SLC officials brace for decision on show’s future

Published January 21, 2013
Camelbak's booth was under construction during setup Monday.
Outdoor Retailer's Winter Market

SALT LAKE CITY (BRAIN) — Outdoor Retailer’s Winter Market kicks off Tuesday with an outdoor demo at Solitude Mountain Resort. But for Salt Lake’s business community, a 4 p.m. announcement at Solitude by the show’s owner, Nielsen Business Media, could mean millions of dollars in future business.

Nielsen, which also owns Interbike, will disclose its near-term plans for the twice-a-year show. Nielsen’s contract with the Salt Palace Convention Center expires in 2014.  The city would like to retain the two shows at least through 2016, if not permanently. Utah, however, is going all out to retain the two expos with a $2.66 million grant from the Governor’s Office of Economic Development. 

The grant would pay for a 150,000-square-foot tent to house spillover exhibitors attending Summer Market. The tent would be erected on vacant land north of the Salt Palace. The summer show has overwhelmed the convention center’s 670,000 square feet of exhibit space. 

Winter and Summer market inject into Utah’s economy some $40 million in visitor spending. A decision to move the show to another city would be a significant loss to Salt Lake’s local economy.

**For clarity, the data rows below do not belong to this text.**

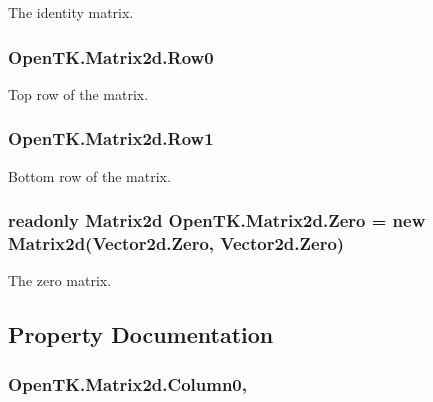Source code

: The identity matrix. 

\hypertarget{struct_open_t_k_1_1_matrix2d_a49b4bbe9f2777d5cf0936d572c6c3ede}{
\subsubsection[{Row0}]{ Open\-T\-K.\-Matrix2d.\-Row0}}\label{struct_open_t_k_1_1_matrix2d_a49b4bbe9f2777d5cf0936d572c6c3ede}


Top row of the matrix. 

\hypertarget{struct_open_t_k_1_1_matrix2d_a95e4daf2860fcb733a5789f59e9e6219}{
\subsubsection[{Row1}]{ Open\-T\-K.\-Matrix2d.\-Row1}}\label{struct_open_t_k_1_1_matrix2d_a95e4daf2860fcb733a5789f59e9e6219}


Bottom row of the matrix. 

\hypertarget{struct_open_t_k_1_1_matrix2d_abf0d56b0756f09a523e82c033247865c}{
\subsubsection[{Zero}]{\setlength{\rightskip}{0pt plus 5cm}readonly {\bf Matrix2d} Open\-T\-K.\-Matrix2d.\-Zero = new {\bf Matrix2d}(Vector2d.\-Zero, Vector2d.\-Zero)\hspace{0.3cm}{\ttfamily [static]}}}\label{struct_open_t_k_1_1_matrix2d_abf0d56b0756f09a523e82c033247865c}


The zero matrix. 



\subsection{Property Documentation}
\hypertarget{struct_open_t_k_1_1_matrix2d_a557683389b82aa5fc6fc935c0ec3279d}{
\subsubsection[{Column0}]{ Open\-T\-K.\-Matrix2d.\-Column0\hspace{0.3cm}{\ttfamily [get]}, {\ttfamily [set]}}}\label{struct_open_t_k_1_1_matrix2d_a557683389b82aa5fc6fc935c0ec3279d}


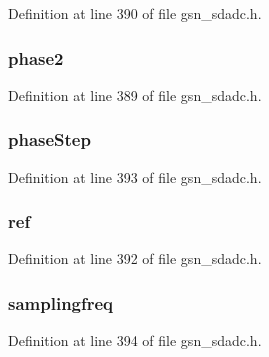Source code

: Definition at line 390 of file gsn\_\-sdadc.h.

\hypertarget{a00213_a5473efc90b3e46bba821d8207bc33fbe}{
\subsubsection[{phase2}]{ {\bf phase2}}}
\label{a00213_a5473efc90b3e46bba821d8207bc33fbe}


Definition at line 389 of file gsn\_\-sdadc.h.

\hypertarget{a00213_a893016d6c414c37486cda1f0f7a9d3a4}{
\subsubsection[{phaseStep}]{ {\bf phaseStep}}}
\label{a00213_a893016d6c414c37486cda1f0f7a9d3a4}


Definition at line 393 of file gsn\_\-sdadc.h.

\hypertarget{a00213_a9ff4a6d9a5ba6de301e47626826b6068}{
\subsubsection[{ref}]{ {\bf ref}}}
\label{a00213_a9ff4a6d9a5ba6de301e47626826b6068}


Definition at line 392 of file gsn\_\-sdadc.h.

\hypertarget{a00213_a4ca9e91970ca83242fe92d354984831d}{
\subsubsection[{samplingfreq}]{ {\bf samplingfreq}}}
\label{a00213_a4ca9e91970ca83242fe92d354984831d}


Definition at line 394 of file gsn\_\-sdadc.h.

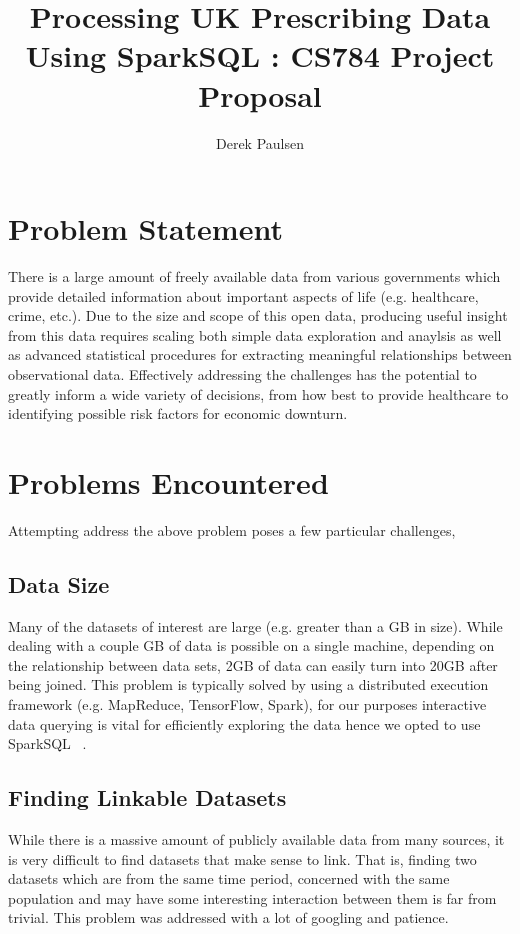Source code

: \documentclass[a4paper]{article}
\author{Derek Paulsen}
\title{Processing UK Prescribing Data Using SparkSQL : CS784 Project Proposal}
\begin{document}
\maketitle
\section{Problem Statement}
	There is a large amount of freely available data from various governments which provide detailed information 
	about important aspects of life (e.g. healthcare, crime, etc.). Due to the size and scope of this open data, 
	producing useful insight from this data requires scaling both simple data exploration and anaylsis as well as
	advanced statistical procedures for extracting meaningful relationships between observational data. Effectively 
	addressing the challenges has the potential to greatly inform a wide variety of decisions, from how best to 
	provide healthcare to identifying possible risk factors for economic downturn.
	

\section{Problems Encountered}
	Attempting address the above problem poses a few particular challenges,

	\subsection{Data Size}
		Many of the datasets of interest are large (e.g. greater than a GB in size). While dealing with a couple GB of data
		is possible on a single machine, depending on the relationship between data sets, 2GB of data can easily turn into
		20GB after being joined. This problem is typically solved by using a 
		distributed execution framework (e.g. MapReduce, TensorFlow, Spark), for our purposes interactive data querying is 
		vital for efficiently exploring the data hence we opted to use SparkSQL ~\cite{ref:SparkSQL}.

	\subsection{Finding Linkable Datasets}
		While there is a massive amount of publicly available data from many sources, it is very difficult to find 
		datasets that make sense to link. That is, finding two datasets which are from the same time period, concerned with 
		the same population and may have some interesting interaction between them is far from trivial. This problem 
		was addressed with a lot of googling and patience. %
\end{document}

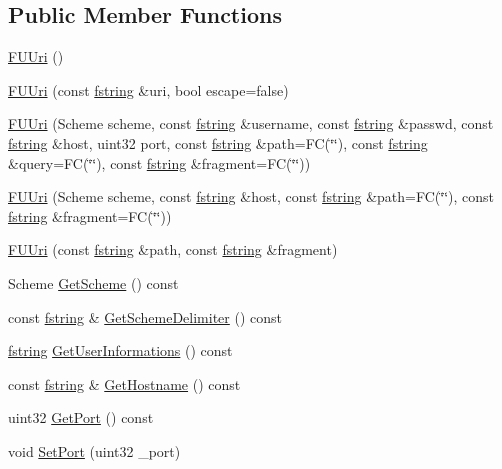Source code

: \subsection*{Public Member Functions}
\begin{DoxyCompactItemize}
\item 
\hyperlink{classFUUri_ae5c5cc15c9b67d65809b543a77961558}{FUUri} ()
\item 
\hyperlink{classFUUri_a531ed87e083ea90f97e7b3a84efe1b10}{FUUri} (const \hyperlink{classfm_1_1stringT}{fstring} \&uri, bool escape=false)
\item 
\hyperlink{classFUUri_a9b85b52fb5172ce29da41202cd56523f}{FUUri} (Scheme scheme, const \hyperlink{classfm_1_1stringT}{fstring} \&username, const \hyperlink{classfm_1_1stringT}{fstring} \&passwd, const \hyperlink{classfm_1_1stringT}{fstring} \&host, uint32 port, const \hyperlink{classfm_1_1stringT}{fstring} \&path=FC(\char`\"{}\char`\"{}), const \hyperlink{classfm_1_1stringT}{fstring} \&query=FC(\char`\"{}\char`\"{}), const \hyperlink{classfm_1_1stringT}{fstring} \&fragment=FC(\char`\"{}\char`\"{}))
\item 
\hyperlink{classFUUri_a87fc11805cbca92496c04a1e7fc7bd5b}{FUUri} (Scheme scheme, const \hyperlink{classfm_1_1stringT}{fstring} \&host, const \hyperlink{classfm_1_1stringT}{fstring} \&path=FC(\char`\"{}\char`\"{}), const \hyperlink{classfm_1_1stringT}{fstring} \&fragment=FC(\char`\"{}\char`\"{}))
\item 
\hyperlink{classFUUri_a929dd14eeeb5d807464733957a2cc469}{FUUri} (const \hyperlink{classfm_1_1stringT}{fstring} \&path, const \hyperlink{classfm_1_1stringT}{fstring} \&fragment)
\item 
Scheme \hyperlink{classFUUri_a830ec370d50c4e6a9df30ba5642db112}{GetScheme} () const 
\item 
const \hyperlink{classfm_1_1stringT}{fstring} \& \hyperlink{classFUUri_aeff5653562fbcde334cad28921e9d2da}{GetSchemeDelimiter} () const 
\item 
\hyperlink{classfm_1_1stringT}{fstring} \hyperlink{classFUUri_aaaf0c3bab2d28e637f3b461f399bc5c6}{GetUserInformations} () const 
\item 
const \hyperlink{classfm_1_1stringT}{fstring} \& \hyperlink{classFUUri_a97836a9179f7b480cc58f8ad00fb6813}{GetHostname} () const 
\item 
uint32 \hyperlink{classFUUri_afe6e05dc3151114388d1497b3b426ee2}{GetPort} () const 
\item 
void \hyperlink{classFUUri_a4e2d33080599e5ed46a09ef33ace865e}{SetPort} (uint32 \_\-port)

\end{DoxyCompactItemize}
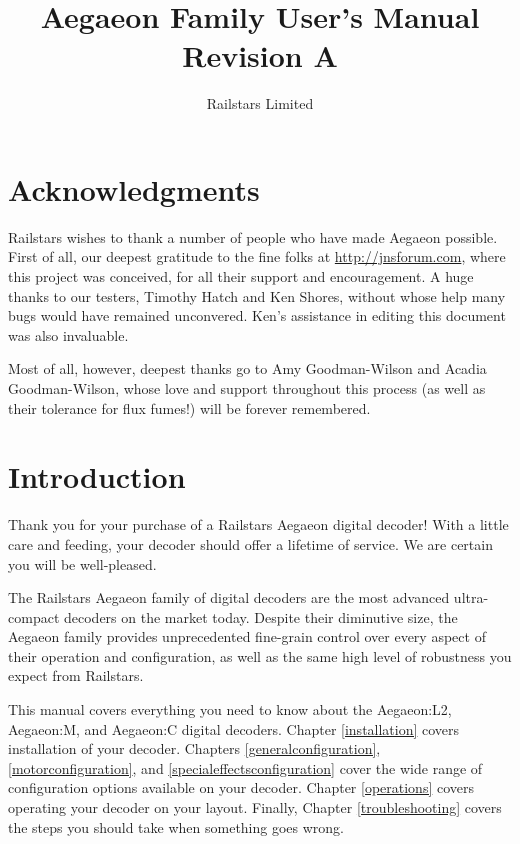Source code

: \documentclass[12pt,letterpaper,draft]{memoir} %
\title{Aegaeon Family User's Manual\\Revision A}
\author{Railstars Limited}
\begin{document}
\maketitle
\newpage


\chapter*{Acknowledgments}

Railstars wishes to thank a number of people who have made Aegaeon possible. First of all, our deepest gratitude to the fine folks at \url{http://jnsforum.com}, where this project was conceived, for all their support and encouragement. A huge thanks to our testers, Timothy Hatch and Ken Shores, without whose help many bugs would have remained unconvered. Ken's assistance in editing this document was also invaluable.

Most of all, however, deepest thanks go to Amy Goodman-Wilson and Acadia Goodman-Wilson, whose love and support throughout this process (as well as their tolerance for flux fumes!) will be forever remembered.
\newpage


\tableofcontents* %


\pagestyle{manual}
\chapter{Introduction}

Thank you for your purchase of a Railstars Aegaeon digital decoder! With a little care and feeding, your decoder should offer a lifetime of service. We are certain you will be well-pleased.

The Railstars Aegaeon family of digital decoders are the most advanced ultra-compact decoders on the market today. Despite their diminutive size, the Aegaeon family provides unprecedented fine-grain control over every aspect of their operation and configuration, as well as the same high level of robustness you expect from Railstars.

This manual covers everything you need to know about the Aegaeon:L2, Aegaeon:M, and Aegaeon:C digital decoders. Chapter \ref{installation} covers installation of your decoder. Chapters \ref{generalconfiguration}, \ref{motorconfiguration}, and \ref{specialeffectsconfiguration} cover the wide range of configuration options available on your decoder. Chapter \ref{operations} covers operating your decoder on your layout. Finally, Chapter \ref{troubleshooting} covers the steps you should take when something goes wrong.
\end{document}
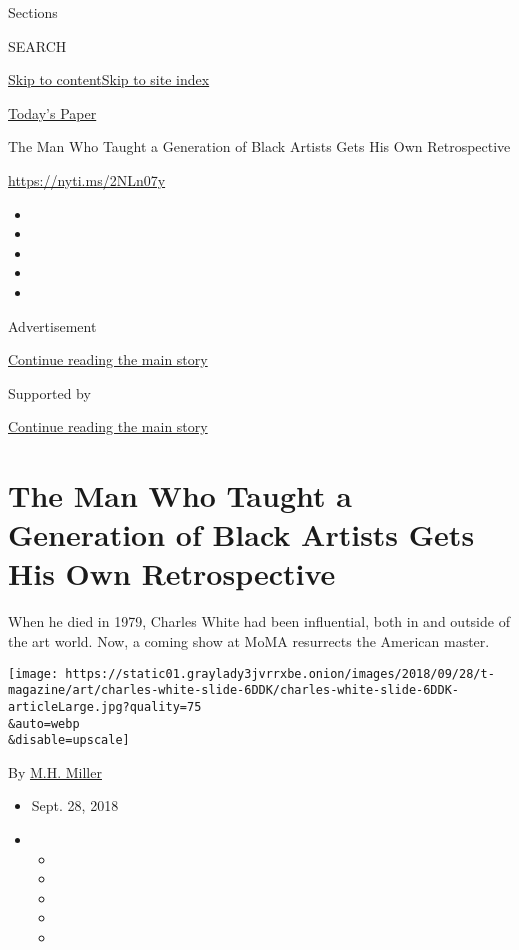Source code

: Sections

SEARCH

\protect\hyperlink{site-content}{Skip to
content}\protect\hyperlink{site-index}{Skip to site index}

\href{https://myaccount.nytimes3xbfgragh.onion/auth/login?response_type=cookie\&client_id=vi}{}

\href{https://www.nytimes3xbfgragh.onion/section/todayspaper}{Today's
Paper}

The Man Who Taught a Generation of Black Artists Gets His Own
Retrospective

\url{https://nyti.ms/2NLn07y}

\begin{itemize}
\item
\item
\item
\item
\item
\end{itemize}

Advertisement

\protect\hyperlink{after-top}{Continue reading the main story}

Supported by

\protect\hyperlink{after-sponsor}{Continue reading the main story}

\hypertarget{the-man-who-taught-a-generation-of-black-artists-gets-his-own-retrospective}{%
\section{The Man Who Taught a Generation of Black Artists Gets His Own
Retrospective}\label{the-man-who-taught-a-generation-of-black-artists-gets-his-own-retrospective}}

When he died in 1979, Charles White had been influential, both in and
outside of the art world. Now, a coming show at MoMA resurrects the
American master.

\texttt{[image: https://static01.graylady3jvrrxbe.onion/images/2018/09/28/t-magazine/art/charles-white-slide-6DDK/charles-white-slide-6DDK-articleLarge.jpg?quality=75\\\&auto=webp\\\&disable=upscale]}

By \href{https://www.nytimes3xbfgragh.onion/by/m-h-miller}{M.H. Miller}

\begin{itemize}
\item
  Sept. 28, 2018
\item
  \begin{itemize}
  \item
  \item
  \item
  \item
  \item
  \end{itemize}
\end{itemize}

While Winter Market is of little importance to the overall bicycle industry, many companies will remind outdoor retailers that they also offer a variety of cycling-centric products that easily fit in outdoor retail. And there are dozens of crossover companies exhibiting at the show ranging from rack brands like Thule and Yakima to Pearl Izumi, W.L. Gore and many others.

For example GU, the energy brand, will roll out some new lemon-flavored Chomps and will have plenty of Roctane on hand for dealers attending the show, said spokeswoman Rebecca Robinson in an email. 

Craft, a supplier of base layers and jerseys for the cycling industry will outline new plans to offer custom cycling apparel, said Lisa Lazarczyk. And MiiR, an active lifestyle brand best known for its stainless steel water bottles, will introduce a new commuter bike dubbed the High5, said Cathy Herbstler, a company spokesperson.

For every bike sold, one person in need will get a bike, she said. The company is working with World Bicycle Relief and the Boise Bicycle Project on the program. MiiR is underwriting the project, she said.

And REI has invited the news media to get a peek at its fall 2013 cycling apparel which complements its Novara line of bicycles. REI has become a significant although quiet player in the bicycle industry. REI has set up a display for its outdoor and cycling apparel in a private meeting room just off the main floor of the convention center.